LALANE, [Pierre] Poëte qui vivoit du
                            temps de Ménage. Il ne fit imprimer que trois Pieces,
                            parce que la délicatesse de son goût ne lui permit pas, dit-on, d’en
                            faire paroître davantage. On eût pu ajouter qu’il en avoit mis au jour
                            deux de trop, car il n’y a que ses Stances à Ménage
                            qui vaillent la peine d’être lues. En passant légérement sur
                            quelques-unes qui sont minces, ou qui ne sont que des répétitions, nous
                            rapporterons ici les meilleures, afin de convaincre qu’il n’est point
                            d’Auteur médiocre où l’on ne puisse trouver des traits estimables.

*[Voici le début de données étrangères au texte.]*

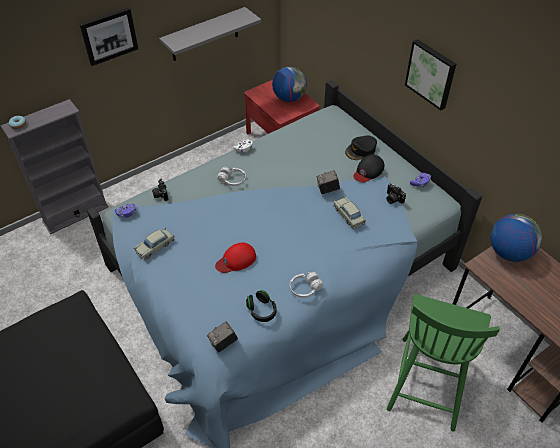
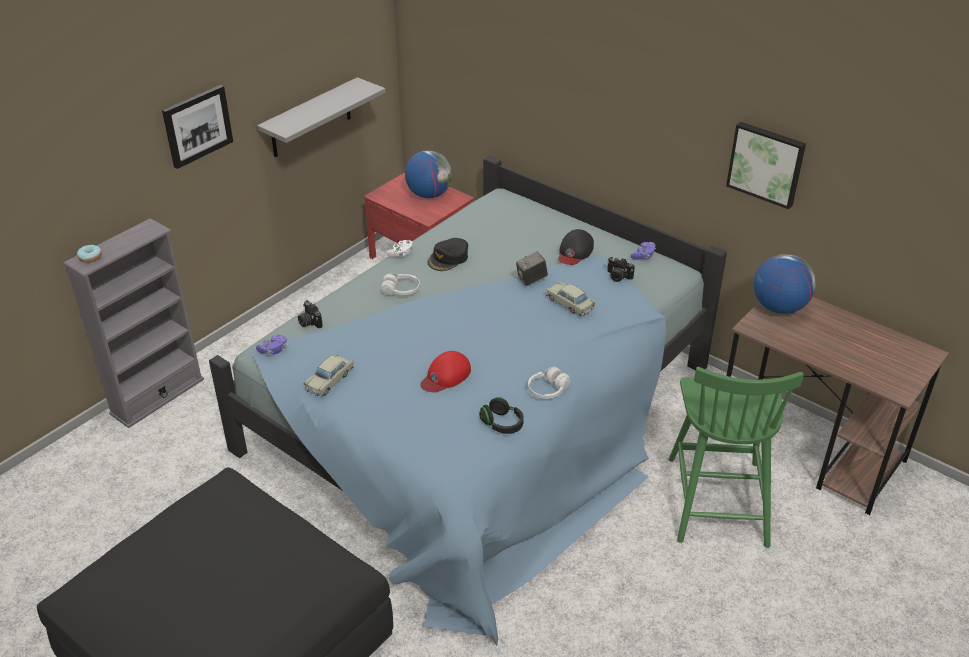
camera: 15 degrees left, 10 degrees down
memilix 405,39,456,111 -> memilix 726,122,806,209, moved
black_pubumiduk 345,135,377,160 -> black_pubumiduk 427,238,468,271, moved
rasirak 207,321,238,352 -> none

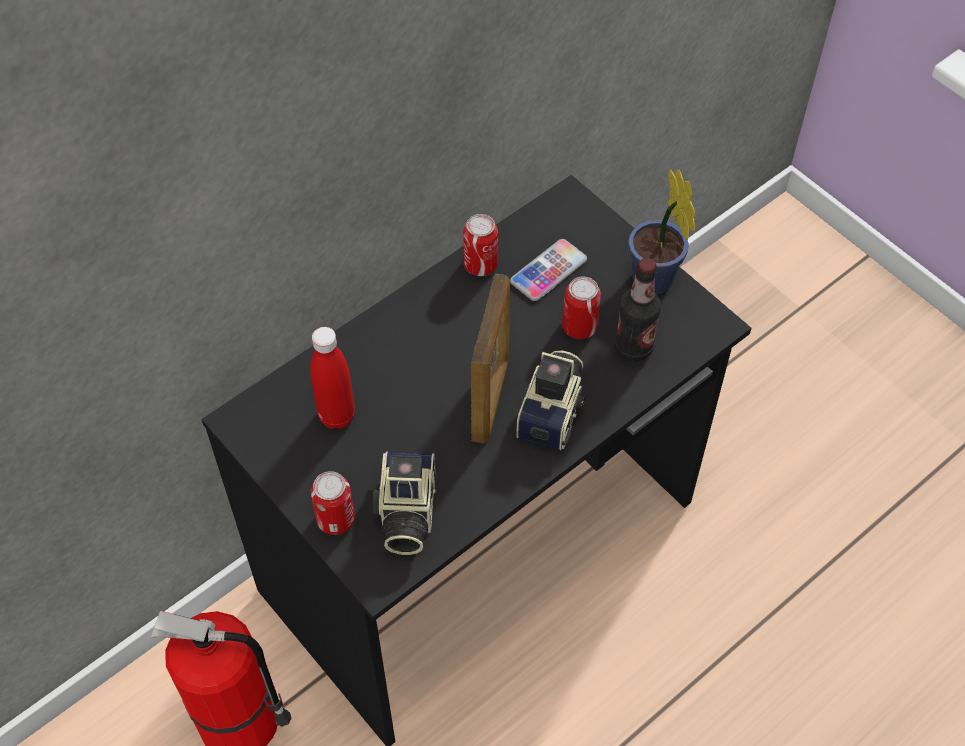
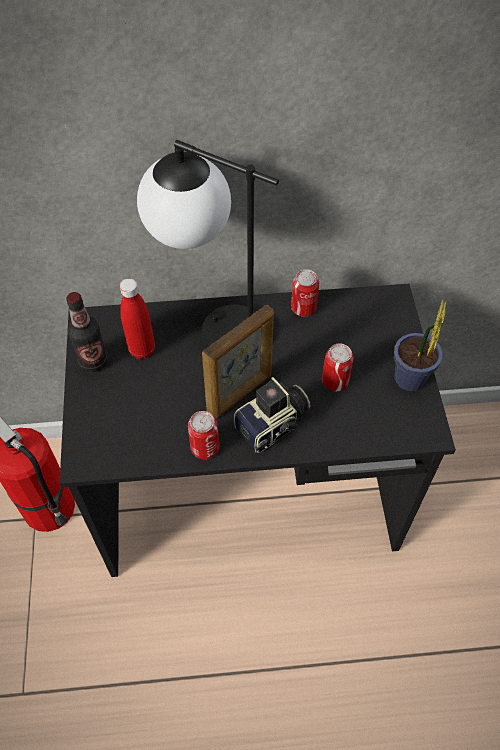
camera: 35 degrees right, 0 degrees up
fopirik 510,239,587,301 -> none
demuzupon 615,258,661,362 -> demuzupon 66,292,108,372, moved
rasirak 373,451,435,555 -> none
tumipo 311,471,355,535 -> tumipo 188,411,219,459, moved
none -> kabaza 137,140,279,348

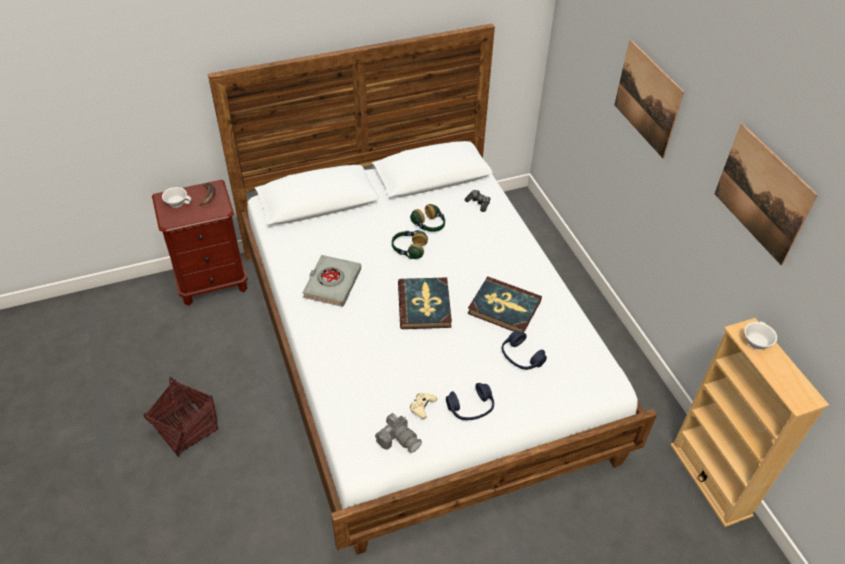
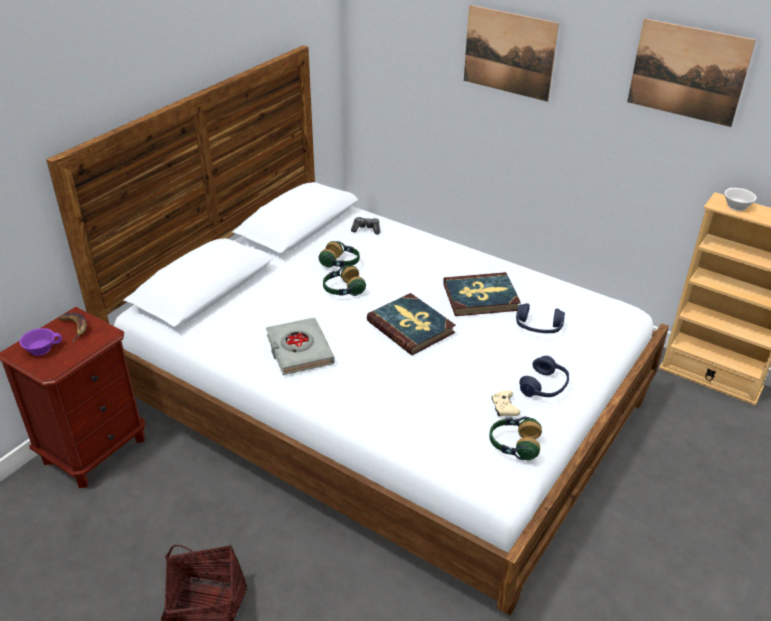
camera: 35 degrees left, 10 degrees down
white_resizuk 162,187,191,208 -> purple_resizuk 20,328,62,356
rasirak 375,413,422,453 -> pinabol 489,417,542,460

Il
                            s’agit, dans ces 
Stances, d’inviter Ménage à venir habiter la campagne.
                        
                            Affranchis-toi, romps tes liens,
                            Quelque légers qu’ils puissent estre,
                            Viens, Ménage, en ce lieu champestre,
                            Où, content de tes propres biens,
                            Tu n’auras que toi pour ton Maistre
                         
                        
                            Non que le Maistre que tu sers
                            Ne soit un homme incomparable,
                            Qu’il n’ait un mérite adorable,
                            Et que la douceur de tes fers
                            Ne soit charmante & désirable.
                         
                        
                            Lui-mesme viendroit dans ces bois,
                            Jouir, au murmure de l’onde,
                            D’une félicité profonde,
                            Si les oracles de sa voix
                            N’estoient pour le sa’ut du monde.
                         
                        
                            Toi qui peux prendre ce loisir,
                            Fuis le tumulte de la ville ;
                            Et si tu veux estre tranquille,
                            Ton ame ne sauroit choisir
                            Un plus délicieux asile….
                         
                        
                            Les plaisirs y sont purs & doux,
                            Comme l’air que l’on y respire ;
                            
                            L’innocence y tient son empire,
                            Et chacun, sans estre jaloux,
                            Y possede ce qu’il désire….
                         
                        
                            La plus éclatante grandeur,
                            Pour qui le Courtisan s’immole,
                            Nous est moins qu’une vaine Idole,
                            Et nous méprisons la splendeur
                            De tous les trésors du Pactole.
                         
                        
                            Nous n’avons sçu que trop souvent
                            Tout ce que peut un beau visage ;
                            Mais par un tel apprentissage,
                            Notre cœur, devenu savant,
                            En est aussi devenu sage.
                         
                        
                            Ici, comme dans un miroir,
                            Nostre ame à soi-mesme connue,
                            Et de nulle erreur prévenue,
                            Se considere & se fait voir
                            Libre, sans fard, & toute nue.
                         
                        
                            Des violentes passions,
                            Qui la tenoient enveloppée,
                            Comme d’un dédale échappée,
                            A bien régler ses actions
                            Elle est seulement occupée….
                            
                            Viens donc en ces lieux peu battus,
                            Où la Fortune & ses caresses,
                            L’Amour & toutes ses tendresses
                            Cedent aux solides Vertus,
                            Qui sont nos biens & nos maistresses.
                         
                        
               Lalane avoit épousé Marie Galtelle des
                                Roches, qui, selon lui, étoit une des plus belles femmes de son
                            temps. Une mort prématurée la lui enleva. Après l’avoir célébrée pendant
                            sa vie, il la célébra après sa mort, & l’on soupçonneroit son amour
                            ou ses regrets d’avoir été très-foibles, à en juger par les Vers que M.
                            de Saint-Marc a eu tort de recueillir contre
                            l’intention de l’Auteur, qui n’avoit fait que leur rendre justice en les
                            déclarant indignes de voir le grand jour.